Some of you may not be too fond of this poem because it’s modern poetry, but occasionally, I think modern poetry can really make us think. Then, sometimes, it just doesn’t make sense at all, even after the poet discusses what it means. “My Hole. My Whole.” is one of those poems that is easy to understand, is quite interesting, and makes you think.

 

Sam Sax wrote about what inspired this poem. He said, “This poem began, as many do, struggling with the limitations of language. Being in a long-term, queer, poly, nonbinary relationship, we often find ourselves pushing against the terminology we inherited for how to name ourselves and our love(s), how to become legible to ourselves and to others. Both queerness and poetry can offer ways of breaking with the past and searching for strange syntax and improper nouns, not just to define an already lived experience but to eke out a space to imagine new possible futures. This poem struggles with this question of naming, of possibility, of fluidity. It offers up one way of honoring the flexibility and specificity of our loves.”

 

 

About the Poet

 

Sam Sax is a queer Jewish writer and educator. They are the author of Pig (Scribner, 2023); Bury It (Wesleyan University Press, 2018), which received the 2017 James Laughlin Award; and Madness (Penguin Books, 2017), winner of the National Poetry Series. They are also the author of the novel, Yr Dead (McSweeney’s, 2024). 

 

Of Sax’s work, James Laughlin Award judge Tyehimba Jess writes,

Bury It, Sam Sax’s urgent, thriving excavation of desire, is lit with imagery and purpose that surprises and jolts at every turn. Exuberant, wild, tightly knotted mesmerisms of discovery inhabit each poem in this seethe of hunger and sacred toll of toil.

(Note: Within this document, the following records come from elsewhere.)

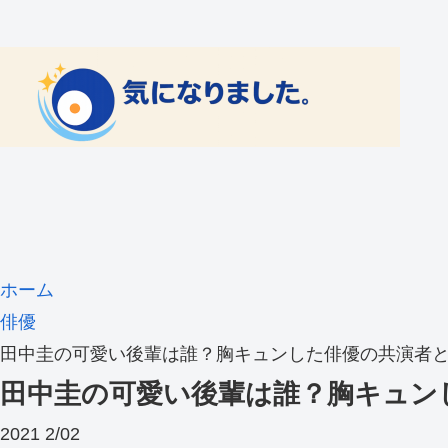
ホーム
俳優
田中圭の可愛い後輩は誰？胸キュンした俳優の共演者
田中圭の可愛い後輩は誰？胸キュン
2021
2/02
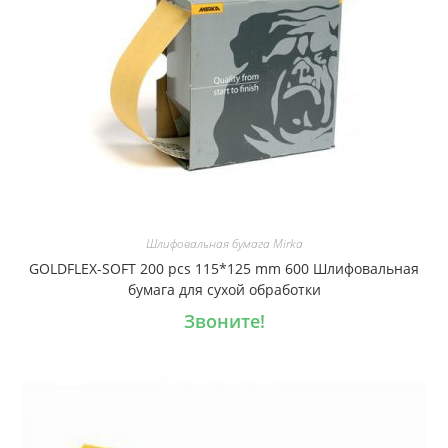
Шлифовальная бумага Mirka
GOLDFLEX-SOFT 200 pcs 115*125 mm 600 Шлифовальная
бумага для сухой обработки
Звоните!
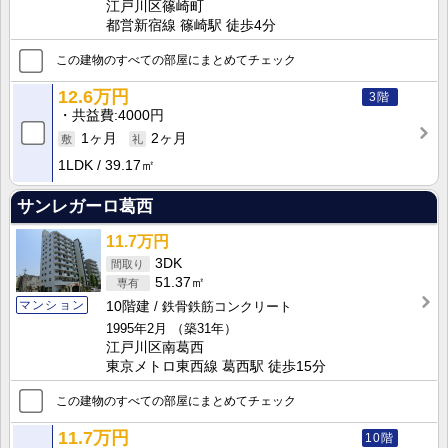
江戸川区篠崎町
都営新宿線 篠崎駅 徒歩4分
この建物のすべての部屋にまとめてチェック
12.6万円
3階
共益費
4000円
1ヶ月
2ヶ月
1LDK
39.17㎡
サンレガーロ葛西
11.7万円
3DK
51.37㎡
マンション
10階建
鉄骨鉄筋コンクリート
1995年2月
（築31年）
江戸川区南葛西
東京メトロ東西線 葛西駅 徒歩15分
この建物のすべての部屋にまとめてチェック
11.7万円
10階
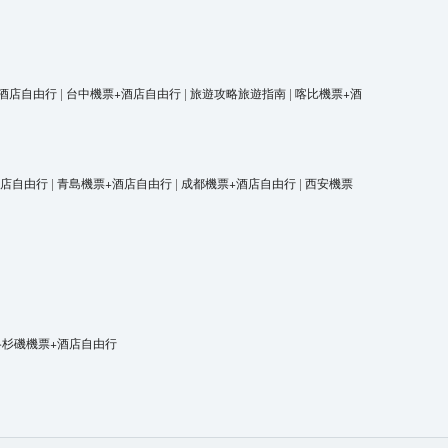
酒店自由行
|
台中機票+酒店自由行
|
旅遊攻略旅遊指南
|
喀比機票+酒
酒店自由行
|
青島機票+酒店自由行
|
成都機票+酒店自由行
|
西安機票
洛杉磯機票+酒店自由行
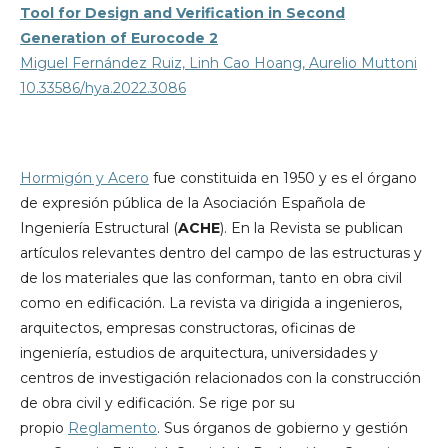
Tool for Design and Verification in Second
Generation of Eurocode 2
Miguel Fernández Ruiz, Linh Cao Hoang, Aurelio Muttoni
10.33586/hya.2022.3086
Hormigón y Acero
fue constituida en 1950 y es el órgano
de expresión pública de la Asociación Española de
Ingeniería Estructural (
ACHE
). En la Revista se publican
artículos relevantes dentro del campo de las estructuras y
de los materiales que las conforman, tanto en obra civil
como en edificación. La revista va dirigida a ingenieros,
arquitectos, empresas constructoras, oficinas de
ingeniería, estudios de arquitectura, universidades y
centros de investigación relacionados con la construcción
de obra civil y edificación. Se rige por su
propio
Reglamento
. Sus órganos de gobierno y gestión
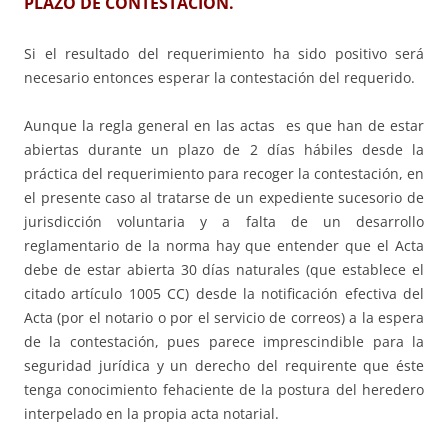
PLAZO DE CONTESTACIÓN.
Si el resultado del requerimiento ha sido positivo será
necesario entonces esperar la contestación del requerido.
Aunque la regla general en las actas es que han de estar
abiertas durante un plazo de 2 días hábiles desde la
práctica del requerimiento para recoger la contestación, en
el presente caso al tratarse de un expediente sucesorio de
jurisdicción voluntaria y a falta de un desarrollo
reglamentario de la norma hay que entender que el Acta
debe de estar abierta 30 días naturales (que establece el
citado artículo 1005 CC) desde la notificación efectiva del
Acta (por el notario o por el servicio de correos) a la espera
de la contestación, pues parece imprescindible para la
seguridad jurídica y un derecho del requirente que éste
tenga conocimiento fehaciente de la postura del heredero
interpelado en la propia acta notarial.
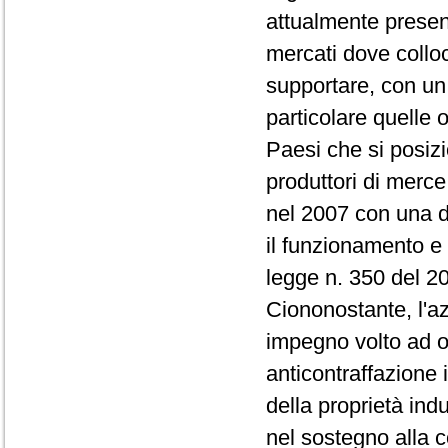
attualmente present
mercati dove colloc
supportare, con un s
particolare quelle
Paesi che si posizi
produttori di merce 
nel 2007 con una di
il funzionamento e 
legge n. 350 del 20
Ciononostante, l'az
impegno volto ad ot
anticontraffazione 
della proprietà ind
nel sostegno alla co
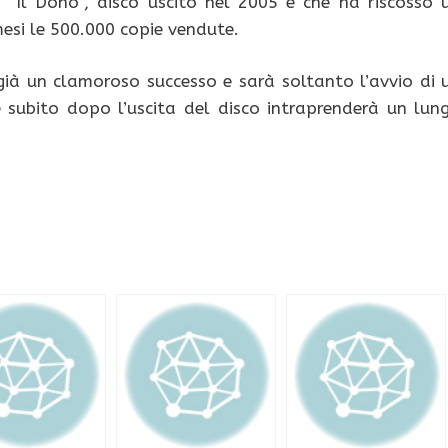
o “Il Dono”, disco uscito nel 2005 e che ha riscosso 
mesi le 500.000 copie vendute.
ià un clamoroso successo e sarà soltanto l’avvio di 
e subito dopo l’uscita del disco intraprenderà un lun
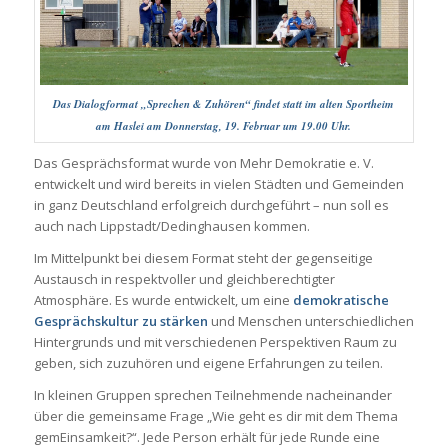
Das Dialogformat „Sprechen & Zuhören“ findet statt im alten Sportheim
am Haslei am Donnerstag, 19. Februar um 19.00 Uhr.
Das Gesprächsformat wurde von Mehr Demokratie e. V.
entwickelt und wird bereits in vielen Städten und Gemeinden
in ganz Deutschland erfolgreich durchgeführt – nun soll es
auch nach Lippstadt/Dedinghausen kommen.
Im Mittelpunkt bei diesem Format steht der gegenseitige
Austausch in respektvoller und gleichberechtigter
Atmosphäre. Es wurde entwickelt, um eine
demokratische
Gesprächskultur zu stärken
und Menschen unterschiedlichen
Hintergrunds und mit verschiedenen Perspektiven Raum zu
geben, sich zuzuhören und eigene Erfahrungen zu teilen.
In kleinen Gruppen sprechen Teilnehmende nacheinander
über die gemeinsame Frage „Wie geht es dir mit dem Thema
gemEinsamkeit?“. Jede Person erhält für jede Runde eine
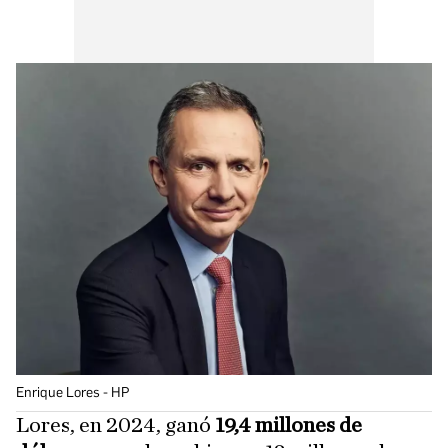
Enrique Lores - HP
Lores, en 2024, ganó
19,4 millones de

A vitalizing and necessary book of poems that dig hard and lift luminously.

Sax has received fellowships from the National Endowment for the Arts, the Poetry Foundation, Lambda Literary, MacDowell, Stanford University, and Yaddo. They are also the two-time Bay Area Grand Slam Champion. 

 

Sax has served as the poetry editor at BOAAT Press, and they are currently serving as a lecturer in the ITALIC program at Stanford University.